(Exercise materials begins)
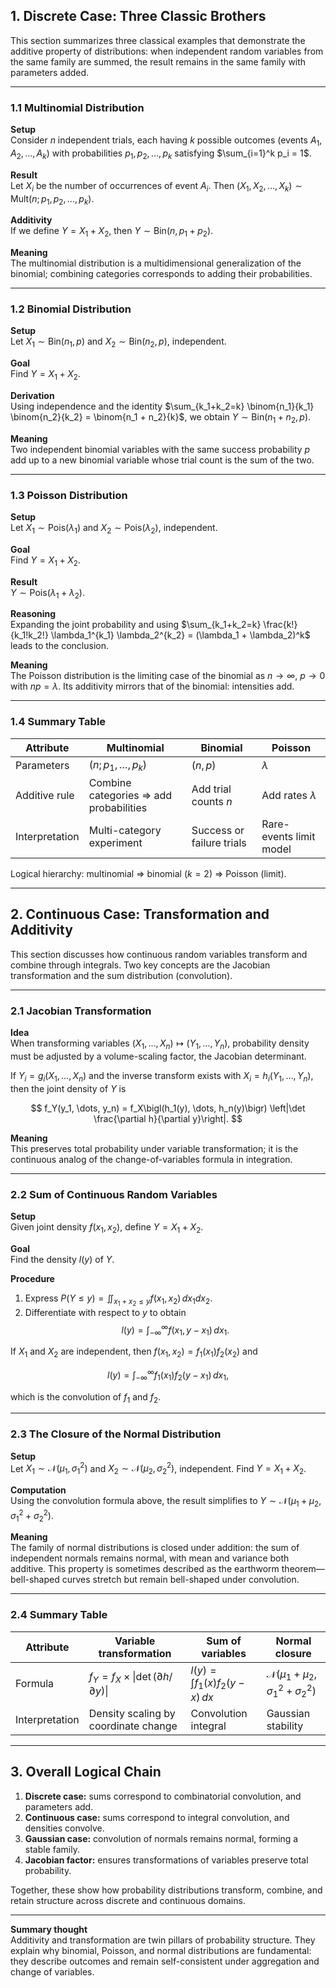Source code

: ## 1. Discrete Case: Three Classic Brothers

This section summarizes three classical examples that demonstrate the additive property of distributions: when independent random variables from the same family are summed, the result remains in the same family with parameters added.

---

### 1.1 Multinomial Distribution

**Setup**  
Consider $n$ independent trials, each having $k$ possible outcomes (events $A_1, A_2, \dots, A_k$) with probabilities $p_1, p_2, \dots, p_k$ satisfying $\sum_{i=1}^k p_i = 1$.

**Result**  
Let $X_i$ be the number of occurrences of event $A_i$. Then $(X_1, X_2, \dots, X_k) \sim \mathrm{Mult}(n; p_1, p_2, \dots, p_k)$.

**Additivity**  
If we define $Y = X_1 + X_2$, then $Y \sim \mathrm{Bin}(n, p_1 + p_2)$.

**Meaning**  
The multinomial distribution is a multidimensional generalization of the binomial; combining categories corresponds to adding their probabilities.

---

### 1.2 Binomial Distribution

**Setup**  
Let $X_1 \sim \mathrm{Bin}(n_1, p)$ and $X_2 \sim \mathrm{Bin}(n_2, p)$, independent.

**Goal**  
Find $Y = X_1 + X_2$.

**Derivation**  
Using independence and the identity $\sum_{k_1+k_2=k} \binom{n_1}{k_1} \binom{n_2}{k_2} = \binom{n_1 + n_2}{k}$, we obtain $Y \sim \mathrm{Bin}(n_1 + n_2, p)$.

**Meaning**  
Two independent binomial variables with the same success probability $p$ add up to a new binomial variable whose trial count is the sum of the two.

---

### 1.3 Poisson Distribution

**Setup**  
Let $X_1 \sim \mathrm{Pois}(\lambda_1)$ and $X_2 \sim \mathrm{Pois}(\lambda_2)$, independent.

**Goal**  
Find $Y = X_1 + X_2$.

**Result**  
$Y \sim \mathrm{Pois}(\lambda_1 + \lambda_2)$.

**Reasoning**  
Expanding the joint probability and using $\sum_{k_1+k_2=k} \frac{k!}{k_1!k_2!} \lambda_1^{k_1} \lambda_2^{k_2} = (\lambda_1 + \lambda_2)^k$ leads to the conclusion.

**Meaning**  
The Poisson distribution is the limiting case of the binomial as $n \to \infty$, $p \to 0$ with $np = \lambda$. Its additivity mirrors that of the binomial: intensities add.

---

### 1.4 Summary Table

| Attribute | Multinomial | Binomial | Poisson |
|-----------|-------------|----------|---------|
| Parameters | $(n; p_1, \dots, p_k)$ | $(n, p)$ | $\lambda$ |
| Additive rule | Combine categories $\Rightarrow$ add probabilities | Add trial counts $n$ | Add rates $\lambda$ |
| Interpretation | Multi-category experiment | Success or failure trials | Rare-events limit model |

Logical hierarchy: multinomial $\Rightarrow$ binomial ($k=2$) $\Rightarrow$ Poisson (limit).

---

## 2. Continuous Case: Transformation and Additivity

This section discusses how continuous random variables transform and combine through integrals. Two key concepts are the Jacobian transformation and the sum distribution (convolution).

---

### 2.1 Jacobian Transformation

**Idea**  
When transforming variables $(X_1, \dots, X_n) \mapsto (Y_1, \dots, Y_n)$, probability density must be adjusted by a volume-scaling factor, the Jacobian determinant.

If $Y_i = g_i(X_1, \dots, X_n)$ and the inverse transform exists with $X_i = h_i(Y_1, \dots, Y_n)$, then the joint density of $Y$ is

$$
f_Y(y_1, \dots, y_n) = f_X\bigl(h_1(y), \dots, h_n(y)\bigr) \left|\det \frac{\partial h}{\partial y}\right|.
$$

**Meaning**  
This preserves total probability under variable transformation; it is the continuous analog of the change-of-variables formula in integration.

---

### 2.2 Sum of Continuous Random Variables

**Setup**  
Given joint density $f(x_1, x_2)$, define $Y = X_1 + X_2$.

**Goal**  
Find the density $l(y)$ of $Y$.

**Procedure**
1. Express $P(Y \le y) = \iint_{x_1+x_2 \le y} f(x_1, x_2)\,dx_1 dx_2$.
2. Differentiate with respect to $y$ to obtain
$$
l(y) = \int_{-\infty}^{\infty} f(x_1, y - x_1)\,dx_1.
$$

If $X_1$ and $X_2$ are independent, then $f(x_1, x_2) = f_1(x_1) f_2(x_2)$ and

$$
l(y) = \int_{-\infty}^{\infty} f_1(x_1) f_2(y - x_1)\,dx_1,
$$

which is the convolution of $f_1$ and $f_2$.

---

### 2.3 The Closure of the Normal Distribution

**Setup**  
Let $X_1 \sim \mathcal{N}(\mu_1, \sigma_1^2)$ and $X_2 \sim \mathcal{N}(\mu_2, \sigma_2^2)$, independent. Find $Y = X_1 + X_2$.

**Computation**  
Using the convolution formula above, the result simplifies to $Y \sim \mathcal{N}(\mu_1 + \mu_2, \sigma_1^2 + \sigma_2^2)$.

**Meaning**  
The family of normal distributions is closed under addition: the sum of independent normals remains normal, with mean and variance both additive. This property is sometimes described as the earthworm theorem—bell-shaped curves stretch but remain bell-shaped under convolution.

---

### 2.4 Summary Table

| Attribute | Variable transformation | Sum of variables | Normal closure |
|-----------|------------------------|------------------|-----------------|
| Formula | $f_Y = f_X \times \lvert\det(\partial h / \partial y)\rvert$ | $l(y) = \int f_1(x) f_2(y - x)\,dx$ | $\mathcal{N}(\mu_1 + \mu_2, \sigma_1^2 + \sigma_2^2)$ |
| Interpretation | Density scaling by coordinate change | Convolution integral | Gaussian stability |

---

## 3. Overall Logical Chain

1. **Discrete case:** sums correspond to combinatorial convolution, and parameters add.
2. **Continuous case:** sums correspond to integral convolution, and densities convolve.
3. **Gaussian case:** convolution of normals remains normal, forming a stable family.
4. **Jacobian factor:** ensures transformations of variables preserve total probability.

Together, these show how probability distributions transform, combine, and retain structure across discrete and continuous domains.

---

**Summary thought**  
Additivity and transformation are twin pillars of probability structure. They explain why binomial, Poisson, and normal distributions are fundamental: they describe outcomes and remain self-consistent under aggregation and change of variables.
(Exercise materials ends)
» **Assigned task**: Copy out each line of the data that contains the word "trials".

» **Exercise result**:
Consider $n$ independent trials, each having $k$ possible outcomes (events $A_1, A_2, \dots, A_k$) with probabilities $p_1, p_2, \dots, p_k$ satisfying $\sum_{i=1}^k p_i = 1$.
| Interpretation | Multi-category experiment | Success or failure trials | Rare-events limit model |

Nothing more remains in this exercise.